When the Danish fairytale writer Hans Christian Andersen travelled to Italy in 1833, he was dazzled by the orange and lemon trees. "How unfairly we are treated in the North," he wrote. "Here it is paradise."
A paradise of citrus is how I always think of Italy too - where ice-cold limoncello is sipped from tiny glasses on piazzas, and everything from ricotta cake to osso bucco is enlivened with zest. What a joy, therefore, to read Helena Attlee's The Land Where Lemons Grow which tells the story of Italy through its citrus fruit.

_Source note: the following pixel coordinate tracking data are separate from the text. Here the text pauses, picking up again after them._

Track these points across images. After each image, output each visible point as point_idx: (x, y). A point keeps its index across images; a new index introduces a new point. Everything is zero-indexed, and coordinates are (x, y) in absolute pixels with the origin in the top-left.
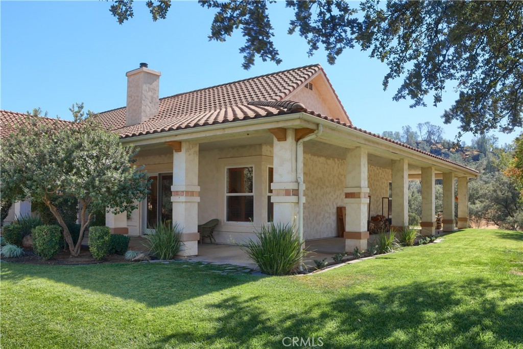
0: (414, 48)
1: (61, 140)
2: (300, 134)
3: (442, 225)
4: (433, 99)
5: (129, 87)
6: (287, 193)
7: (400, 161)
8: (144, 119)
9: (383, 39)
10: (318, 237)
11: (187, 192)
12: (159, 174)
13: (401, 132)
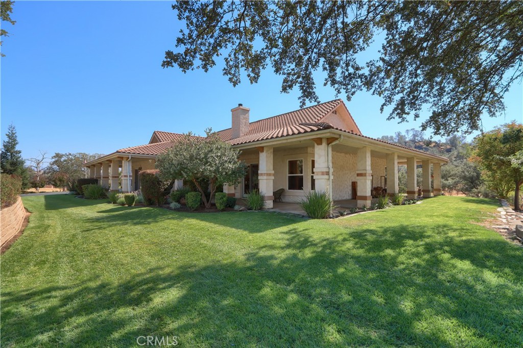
0: (401, 86)
1: (202, 148)
2: (330, 141)
3: (422, 193)
4: (413, 116)
5: (233, 117)
6: (323, 173)
7: (392, 154)
8: (241, 135)
9: (380, 84)
10: (340, 199)
11: (267, 174)
12: (251, 165)
13: (394, 136)
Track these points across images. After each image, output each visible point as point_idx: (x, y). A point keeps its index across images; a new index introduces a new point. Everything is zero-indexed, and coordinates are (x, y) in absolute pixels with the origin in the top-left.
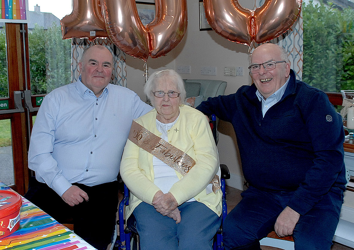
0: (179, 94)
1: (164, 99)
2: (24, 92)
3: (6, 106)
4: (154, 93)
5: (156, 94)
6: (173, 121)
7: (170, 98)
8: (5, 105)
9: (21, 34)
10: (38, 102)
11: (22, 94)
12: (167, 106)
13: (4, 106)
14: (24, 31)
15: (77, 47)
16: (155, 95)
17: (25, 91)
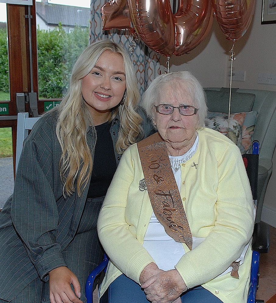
0: (196, 111)
1: (172, 116)
2: (28, 95)
3: (6, 111)
4: (157, 107)
5: (161, 109)
6: (185, 153)
7: (182, 117)
8: (5, 109)
9: (27, 20)
10: (47, 107)
11: (25, 96)
12: (177, 127)
13: (3, 111)
14: (30, 17)
15: (96, 39)
16: (157, 111)
17: (29, 93)
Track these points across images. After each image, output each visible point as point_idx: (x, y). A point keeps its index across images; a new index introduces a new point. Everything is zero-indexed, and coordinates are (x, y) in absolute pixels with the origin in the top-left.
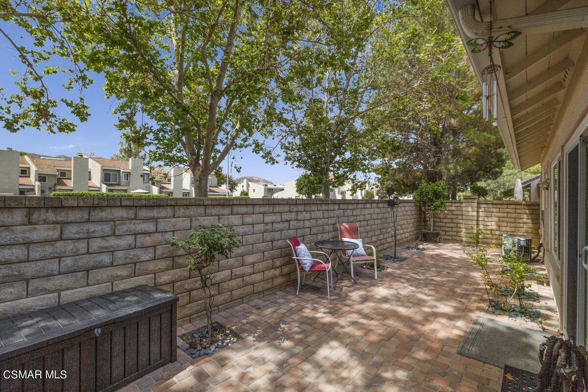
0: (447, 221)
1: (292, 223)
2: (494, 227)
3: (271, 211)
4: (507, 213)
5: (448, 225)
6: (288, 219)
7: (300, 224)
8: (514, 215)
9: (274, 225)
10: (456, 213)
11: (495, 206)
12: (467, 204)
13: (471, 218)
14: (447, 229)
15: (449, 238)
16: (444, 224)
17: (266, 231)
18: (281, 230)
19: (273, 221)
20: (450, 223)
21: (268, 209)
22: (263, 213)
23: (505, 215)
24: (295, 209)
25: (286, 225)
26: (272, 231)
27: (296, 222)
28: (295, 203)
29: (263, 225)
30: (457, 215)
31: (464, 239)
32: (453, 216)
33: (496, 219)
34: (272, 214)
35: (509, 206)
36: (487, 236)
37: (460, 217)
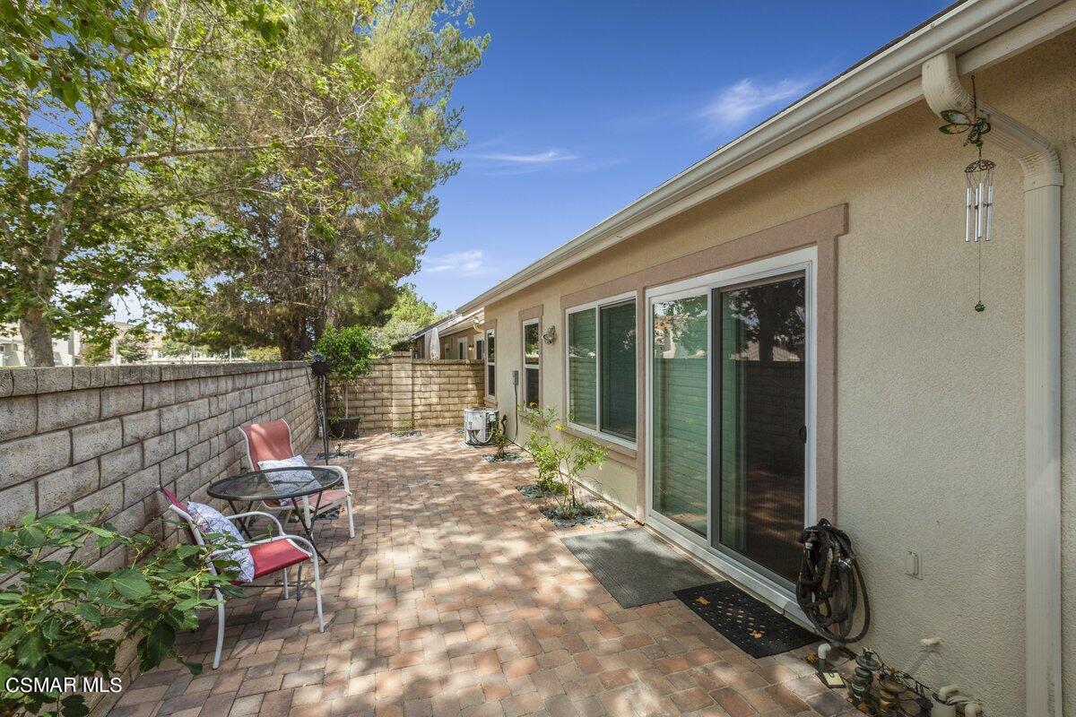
0: (367, 396)
1: (151, 444)
2: (435, 400)
3: (94, 413)
4: (449, 377)
5: (368, 403)
6: (141, 434)
7: (167, 445)
8: (457, 380)
9: (106, 463)
10: (380, 381)
11: (435, 368)
12: (399, 366)
13: (404, 388)
14: (368, 411)
15: (371, 425)
16: (361, 403)
17: (80, 493)
18: (123, 478)
19: (99, 450)
20: (371, 399)
21: (84, 408)
22: (69, 427)
23: (446, 380)
24: (156, 400)
25: (135, 455)
26: (99, 489)
27: (156, 440)
28: (156, 378)
29: (69, 471)
30: (382, 385)
31: (395, 424)
32: (376, 388)
33: (436, 387)
34: (98, 425)
35: (451, 367)
36: (425, 414)
37: (386, 388)
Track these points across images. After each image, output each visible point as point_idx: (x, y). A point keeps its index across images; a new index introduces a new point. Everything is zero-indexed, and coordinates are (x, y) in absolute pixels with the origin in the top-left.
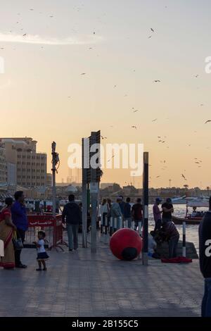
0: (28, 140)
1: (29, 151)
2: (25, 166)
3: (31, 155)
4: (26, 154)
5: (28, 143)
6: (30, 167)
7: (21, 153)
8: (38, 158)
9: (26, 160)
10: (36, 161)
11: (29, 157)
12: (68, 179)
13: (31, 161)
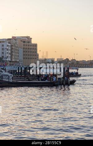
0: (28, 37)
1: (29, 42)
2: (27, 50)
3: (30, 45)
4: (28, 44)
5: (28, 39)
6: (29, 50)
7: (25, 44)
8: (33, 46)
9: (27, 47)
10: (32, 47)
11: (29, 45)
12: (42, 57)
13: (30, 47)
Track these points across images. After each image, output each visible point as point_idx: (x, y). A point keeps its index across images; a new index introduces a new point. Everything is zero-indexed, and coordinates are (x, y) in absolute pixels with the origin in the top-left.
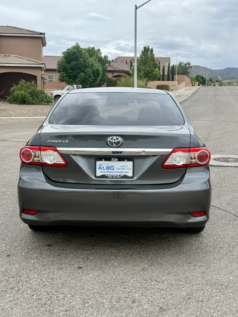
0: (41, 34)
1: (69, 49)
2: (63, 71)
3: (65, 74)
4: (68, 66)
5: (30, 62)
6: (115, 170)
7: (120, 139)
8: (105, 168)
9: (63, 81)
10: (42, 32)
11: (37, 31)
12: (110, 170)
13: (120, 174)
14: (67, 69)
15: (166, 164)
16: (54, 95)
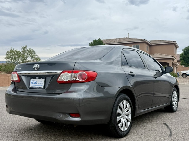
0: (174, 42)
1: (186, 48)
2: (183, 59)
3: (184, 61)
4: (186, 56)
5: (166, 56)
6: (37, 84)
7: (38, 65)
8: (33, 83)
9: (183, 65)
10: (175, 41)
11: (172, 41)
12: (35, 84)
13: (38, 86)
14: (185, 58)
15: (58, 80)
16: (182, 73)
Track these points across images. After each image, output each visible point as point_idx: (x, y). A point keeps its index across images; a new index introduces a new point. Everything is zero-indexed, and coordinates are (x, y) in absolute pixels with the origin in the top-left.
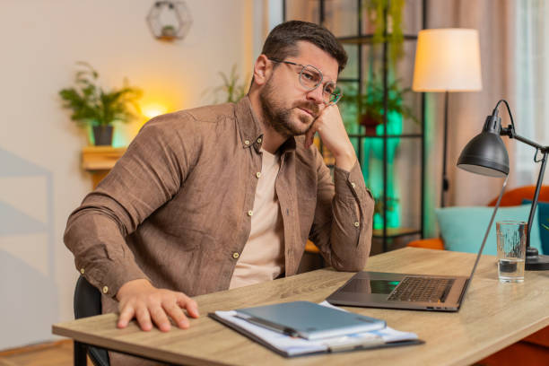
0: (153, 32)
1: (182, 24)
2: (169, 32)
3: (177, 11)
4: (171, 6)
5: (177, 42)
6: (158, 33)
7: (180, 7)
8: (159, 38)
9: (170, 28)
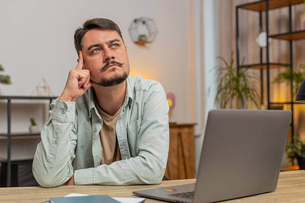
0: (133, 39)
1: (150, 34)
2: (143, 38)
3: (147, 25)
4: (144, 23)
5: (148, 45)
6: (136, 39)
7: (150, 23)
8: (136, 43)
9: (144, 36)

For ages the only citrus in Italy - or indeed in Europe - was the citron, or cedro, which was brought to Calabria by the Jews around AD70. It would be another 800 years before sour lemons arrived with the Arab invasion of Sicily. The citron is something else - a truly outlandish object. Ancient Romans used these giant yellow fruits as room fresheners. In Britain we mostly encounter them in the form of candied peel, but fresh citrons are extraordinary, like the gigantic malformed lemons but with a scent that is, as Attlee says, like "spice and sweet violets". they are still grown in Calabria, and the finest, largest specimens can sell for up to £250. Attlee suggests slicing the pith into thin strips to make a salad with parsley and olives. The great surprise is that the pith is the sweetest part. Italian citrus is full of surprises. Attlee, a gardening expert, sees and tastes many weird fruits on her travels. In Tuscan gardens there are fingered lemons "like yellow hands", a throwback to the Renaissance fashion among rich families for collecting rare mutations of citrus trees. The mutations continue in modern Italian citrus farms. Attlee visits a farm in Liguria where there are pink grapefruits and green limes, golden citrons and sweet lemons, navel oranges and multiple varieties of mandarin. One farmer shows her a spherical lemon that "got too friendly with an orange." In Sicily the Aranacia Rossa comes in many varieties. As well as the dark-red Moro and Sanguinello, there is the Tarocco, sometimes called 'half-blood' whose marbled flesh, for Attlee, makes all other oranges seem 'cloyingly sweet'. Despite the depth of Italian citrus mania, it's not easy making a living growing organs. The Mafia used to run the industry but moved on when profits dwindled. Sicilian farmers now suffer at the hands of of super markets that buy cheap and sell at a 500 per cent mark up. "Watch our for China," warns a Sicilian journalist who fears that Italian organs will soon be unable to compete with Asian imports. Let's hope this is wrong. It would be sad indeed if Italy stopped being the land where lemons grow.